Дом под номером семнадцать на улице Плиедеру доживал свои последние дни. Во дворе, было пусто. Рядом с кустами сирени стояла железная кровать, только без спинок. В маленьком домике, приютившемся во дворе, жила раньше какая-то еврейская пара, фамилию он забыл. Тогда, до войны, вокруг домика всегда цвели цветы, росли красивые кусты. Войдя в большую комнату, Голдбаум подозрительно покосился на угол, где из пола были выломаны доски. Седая крыса с красными глазами зло глянула на непрошеного гостя и исчезла под полом.
Голдбаум не бросился на колени и не стал рыться в развороченном углу. Он понимал, что все, что было здесь спрятано, давно исчезло. Но дом этот каким-то странным образом связан с его дочерью, и он должен узнать, что с ней произошло. Надо найти человека, который жил здесь в годы войны. Кто может сказать ему об этом? Дворник, кто же еще!
Голдбаум встретил дворничиху в понедельник утром — она мыла лестницу своего дома.
— Чуть-чуть осталось, закончу, тогда и поговорим, — сказала она и завела Голдбаума в комнату.

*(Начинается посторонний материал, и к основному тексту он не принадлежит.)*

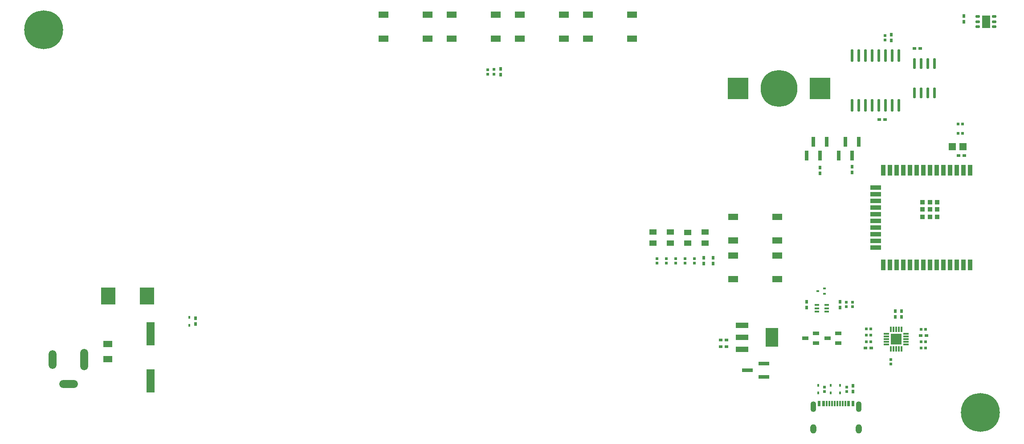
<source format=gts>
G04 #@! TF.GenerationSoftware,KiCad,Pcbnew,7.0.9*
G04 #@! TF.CreationDate,2024-10-07T22:48:35-04:00*
G04 #@! TF.ProjectId,Digital Clock,44696769-7461-46c2-9043-6c6f636b2e6b,rev?*
G04 #@! TF.SameCoordinates,Original*
G04 #@! TF.FileFunction,Soldermask,Top*
G04 #@! TF.FilePolarity,Negative*
%FSLAX46Y46*%
G04 Gerber Fmt 4.6, Leading zero omitted, Abs format (unit mm)*
G04 Created by KiCad (PCBNEW 7.0.9) date 2024-10-07 22:48:35*
%MOMM*%
%LPD*%
G01*
G04 APERTURE LIST*
%ADD10R,1.900000X1.300000*%
%ADD11R,0.540000X0.570000*%
%ADD12R,0.790000X0.540000*%
%ADD13R,2.100000X0.740000*%
%ADD14R,1.730000X1.190000*%
%ADD15O,1.500000X4.100000*%
%ADD16O,1.500000X3.600000*%
%ADD17O,3.600000X1.500000*%
%ADD18R,1.400000X1.000000*%
%ADD19R,0.550000X1.100000*%
%ADD20R,0.300000X1.100000*%
%ADD21O,1.100000X2.000000*%
%ADD22O,1.200000X1.800000*%
%ADD23R,0.570000X0.540000*%
%ADD24R,0.840000X0.320000*%
%ADD25R,0.950000X2.100000*%
%ADD26R,2.100000X0.950000*%
%ADD27R,0.900000X0.900000*%
%ADD28R,0.540000X0.790000*%
%ADD29R,1.250000X0.700000*%
%ADD30R,0.400000X0.600000*%
%ADD31C,4.100000*%
%ADD32C,7.400000*%
%ADD33O,0.570000X2.400000*%
%ADD34R,0.740000X1.900000*%
%ADD35R,1.650000X4.500000*%
%ADD36R,1.500000X2.400000*%
%ADD37O,0.950000X0.560000*%
%ADD38R,3.900000X4.180000*%
%ADD39C,7.000000*%
%ADD40O,0.590000X2.050000*%
%ADD41R,1.410000X1.350000*%
%ADD42R,0.300000X1.000000*%
%ADD43R,1.000000X0.300000*%
%ADD44R,2.150000X2.150000*%
%ADD45R,2.700000X3.300000*%
%ADD46R,0.510000X0.400000*%
%ADD47R,2.470000X0.980000*%
%ADD48R,2.470000X3.600000*%
G04 APERTURE END LIST*
D10*
X129930000Y-68544000D03*
X121530000Y-68544000D03*
X129930000Y-64044000D03*
X121530000Y-64044000D03*
D11*
X210703200Y-119606800D03*
X210703200Y-118746800D03*
D12*
X223538900Y-70448600D03*
X222438900Y-70448600D03*
D13*
X193802600Y-130488600D03*
X190702600Y-131758600D03*
X193802600Y-133028600D03*
D14*
X69088000Y-129646000D03*
X69088000Y-126746000D03*
D11*
X216814400Y-68832200D03*
X216814400Y-67972200D03*
D15*
X64588000Y-129717800D03*
D16*
X58597800Y-129717800D03*
D17*
X61648000Y-134378400D03*
D12*
X185581200Y-127228600D03*
X186681200Y-127228600D03*
D18*
X176032000Y-107535200D03*
X176032000Y-105435200D03*
D11*
X173532800Y-110466400D03*
X173532800Y-111326400D03*
D10*
X168792000Y-68544000D03*
X160392000Y-68544000D03*
X168792000Y-64044000D03*
X160392000Y-64044000D03*
D19*
X204320000Y-138115000D03*
X205120000Y-138115000D03*
D20*
X205770000Y-138115000D03*
X206270000Y-138115000D03*
X206770000Y-138115000D03*
X207270000Y-138115000D03*
X207770000Y-138115000D03*
X208270000Y-138115000D03*
X208770000Y-138115000D03*
X209270000Y-138115000D03*
D19*
X209920000Y-138115000D03*
X210720000Y-138115000D03*
D21*
X203200000Y-138665000D03*
D22*
X203200000Y-142875000D03*
D21*
X211840000Y-138665000D03*
D22*
X211840000Y-142875000D03*
D23*
X231570000Y-86614000D03*
X230710000Y-86614000D03*
D24*
X203890800Y-119288800D03*
X203890800Y-119938800D03*
X203890800Y-120588800D03*
X205790800Y-120588800D03*
X205790800Y-119938800D03*
X205790800Y-119288800D03*
D25*
X233052500Y-93627000D03*
X231782500Y-93627000D03*
X230512500Y-93627000D03*
X229242500Y-93627000D03*
X227972500Y-93627000D03*
X226702500Y-93627000D03*
X225432500Y-93627000D03*
X224162500Y-93627000D03*
X222892500Y-93627000D03*
X221622500Y-93627000D03*
X220352500Y-93627000D03*
X219082500Y-93627000D03*
X217812500Y-93627000D03*
X216542500Y-93627000D03*
D26*
X215052500Y-96917000D03*
X215052500Y-98187000D03*
X215052500Y-99457000D03*
X215052500Y-100727000D03*
X215052500Y-101997000D03*
X215052500Y-103267000D03*
X215052500Y-104537000D03*
X215052500Y-105807000D03*
X215052500Y-107077000D03*
X215052500Y-108347000D03*
D25*
X216542500Y-111627000D03*
X217812500Y-111627000D03*
X219082500Y-111627000D03*
X220352500Y-111627000D03*
X221622500Y-111627000D03*
X222892500Y-111627000D03*
X224162500Y-111627000D03*
X225432500Y-111627000D03*
X226702500Y-111627000D03*
X227972500Y-111627000D03*
X229242500Y-111627000D03*
X230512500Y-111627000D03*
X231782500Y-111627000D03*
X233052500Y-111627000D03*
D27*
X226772500Y-102527000D03*
X226772500Y-101127000D03*
X226772500Y-99727000D03*
X225372500Y-102527000D03*
X225372500Y-101127000D03*
X225372500Y-99727000D03*
X223972500Y-102527000D03*
X223972500Y-101127000D03*
X223972500Y-99727000D03*
D12*
X230793200Y-90805000D03*
X231893200Y-90805000D03*
D10*
X142884000Y-68544000D03*
X134484000Y-68544000D03*
X142884000Y-64044000D03*
X134484000Y-64044000D03*
D28*
X201970600Y-118728400D03*
X201970600Y-119828400D03*
D18*
X182636000Y-107535200D03*
X182636000Y-105435200D03*
D11*
X178816000Y-110459800D03*
X178816000Y-111319800D03*
D29*
X207913700Y-126598000D03*
X207913700Y-124698000D03*
X205913700Y-125648000D03*
D10*
X155838000Y-68544000D03*
X147438000Y-68544000D03*
X155838000Y-64044000D03*
X147438000Y-64044000D03*
D11*
X209524600Y-134952000D03*
X209524600Y-135812000D03*
D30*
X84582000Y-121678000D03*
X84582000Y-123178000D03*
X206502000Y-134581200D03*
X206502000Y-136081200D03*
D11*
X180594000Y-110466400D03*
X180594000Y-111326400D03*
D31*
X56946800Y-66903600D03*
D32*
X56946800Y-66903600D03*
D28*
X85775800Y-122927200D03*
X85775800Y-121827200D03*
X143738600Y-75403800D03*
X143738600Y-74303800D03*
D31*
X234924600Y-139750800D03*
D32*
X234924600Y-139750800D03*
D28*
X231819300Y-64220000D03*
X231819300Y-65320000D03*
X210566000Y-94072800D03*
X210566000Y-92972800D03*
D23*
X214108000Y-126302400D03*
X213248000Y-126302400D03*
D33*
X219449700Y-71754800D03*
X218179700Y-71754800D03*
X216909700Y-71754800D03*
X215629700Y-71754800D03*
X214369700Y-71754800D03*
X213099700Y-71754800D03*
X211829700Y-71754800D03*
X210559700Y-71754800D03*
X210559700Y-81254800D03*
X211829700Y-81254800D03*
X213099700Y-81254800D03*
X214369700Y-81254800D03*
X215629700Y-81254800D03*
X216909700Y-81254800D03*
X218179700Y-81254800D03*
X219449700Y-81254800D03*
D12*
X215756400Y-83997800D03*
X216856400Y-83997800D03*
D28*
X184150000Y-111446400D03*
X184150000Y-110346400D03*
X218059000Y-68901400D03*
X218059000Y-67801400D03*
D34*
X211836000Y-88214200D03*
X210566000Y-90814200D03*
X209306000Y-88214200D03*
X208036000Y-90814200D03*
D35*
X77216000Y-124786000D03*
X77216000Y-133786000D03*
D36*
X236042200Y-65328800D03*
D37*
X234492200Y-66328800D03*
X234492200Y-65328800D03*
X234492200Y-64328800D03*
X237592200Y-64328800D03*
X237592200Y-65328800D03*
X237592200Y-66328800D03*
D34*
X205740000Y-88230400D03*
X204470000Y-90830400D03*
X203210000Y-88230400D03*
X201940000Y-90830400D03*
D38*
X188897600Y-78079600D03*
X204497600Y-78079600D03*
D39*
X196697600Y-78079600D03*
D40*
X222442900Y-78868400D03*
X223722900Y-78868400D03*
X224982900Y-78868400D03*
X226252900Y-78868400D03*
X226252900Y-73328400D03*
X224982900Y-73328400D03*
X223722900Y-73328400D03*
X222442900Y-73328400D03*
D28*
X218822400Y-120438600D03*
X218822400Y-121538600D03*
D41*
X231632000Y-89179400D03*
X229632000Y-89179400D03*
D18*
X179334000Y-107552000D03*
X179334000Y-105452000D03*
D28*
X210743800Y-134730400D03*
X210743800Y-135830400D03*
D11*
X142494000Y-75309200D03*
X142494000Y-74449200D03*
D12*
X213126200Y-127521600D03*
X214226200Y-127521600D03*
D11*
X177038000Y-110466400D03*
X177038000Y-111326400D03*
X205333600Y-134952000D03*
X205333600Y-135812000D03*
X141325600Y-75334600D03*
X141325600Y-74474600D03*
D42*
X217940000Y-127635000D03*
X218440000Y-127635000D03*
X218940000Y-127635000D03*
X219440000Y-127635000D03*
X219940000Y-127635000D03*
D43*
X220790000Y-126785000D03*
X220790000Y-126285000D03*
X220790000Y-125785000D03*
X220790000Y-125285000D03*
X220790000Y-124785000D03*
D42*
X219940000Y-123935000D03*
X219440000Y-123935000D03*
X218940000Y-123935000D03*
X218440000Y-123935000D03*
X217940000Y-123935000D03*
D43*
X217090000Y-124785000D03*
X217090000Y-125285000D03*
X217090000Y-125785000D03*
X217090000Y-126285000D03*
X217090000Y-126785000D03*
D44*
X218940000Y-125785000D03*
D23*
X224523800Y-123940200D03*
X223663800Y-123940200D03*
D12*
X185581200Y-125984000D03*
X186681200Y-125984000D03*
D11*
X209499200Y-119606800D03*
X209499200Y-118746800D03*
D12*
X224692800Y-125134000D03*
X223592800Y-125134000D03*
D10*
X187976400Y-109885600D03*
X196376400Y-109885600D03*
X187976400Y-114385600D03*
X196376400Y-114385600D03*
D28*
X204520800Y-94225200D03*
X204520800Y-93125200D03*
D30*
X204139800Y-134581200D03*
X204139800Y-136081200D03*
D45*
X76588000Y-117602000D03*
X69208000Y-117602000D03*
D46*
X205323200Y-117136800D03*
X205323200Y-116136800D03*
X204023200Y-116636800D03*
D30*
X208330800Y-134581200D03*
X208330800Y-136081200D03*
D28*
X219990800Y-120438600D03*
X219990800Y-121538600D03*
D23*
X224547400Y-127521600D03*
X223687400Y-127521600D03*
X214108000Y-125083200D03*
X213248000Y-125083200D03*
D10*
X196376400Y-107035600D03*
X187976400Y-107035600D03*
X196376400Y-102535600D03*
X187976400Y-102535600D03*
D28*
X208295200Y-118677600D03*
X208295200Y-119777600D03*
D11*
X175260000Y-110466400D03*
X175260000Y-111326400D03*
D18*
X172730000Y-107543600D03*
X172730000Y-105443600D03*
D23*
X224547400Y-126327800D03*
X223687400Y-126327800D03*
D28*
X182372000Y-111446400D03*
X182372000Y-110346400D03*
D23*
X213273400Y-123864000D03*
X214133400Y-123864000D03*
D47*
X189702000Y-123176000D03*
X189702000Y-125476000D03*
X189702000Y-127776000D03*
D48*
X195362000Y-125476000D03*
D29*
X203705200Y-126595000D03*
X203705200Y-124695000D03*
X201705200Y-125645000D03*
D11*
X217970600Y-130591400D03*
X217970600Y-129731400D03*
D23*
X231570000Y-84836000D03*
X230710000Y-84836000D03*
M02*

</source>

Голдбаум с интересом рассматривал старые пожелтевшие фотографии, висевшие на стенах. Они рассказывали о жизни матушки Эллинь. В овальной рамке молодая женщина с цветами в руках и мужчина с лихо закрученными вверх усами — свадебная фотография. Рядом с ней — фотография с первенцем. Малыш, открыв беззубный ротик, сидит у матери на коленях. На следующем снимке детей было уже трое — два сына и девочка. По последним любительским снимкам Голдбаум мог судить, что дети дворничихи давно выросли и у нее уже есть внуки.
— Жена старшего сына, художница, говорит, что это банально — развешивать фотографии по стенам, — проговорила мамаша Эллинь, входя в комнату. — Но зато так мои дорогие каждую минуту со мной, все время перед глазами, по утрам я со всеми здороваюсь, спать иду — желаю всем спокойной ночи. Разлетелись по всему свету, словно птицы из гнезда, редко приходится и видеться. — Она тяжело вздохнула и села за стол напротив Голдбаума. На столе стояли пышные георгины, подарок капитана Леи ко дню рождения.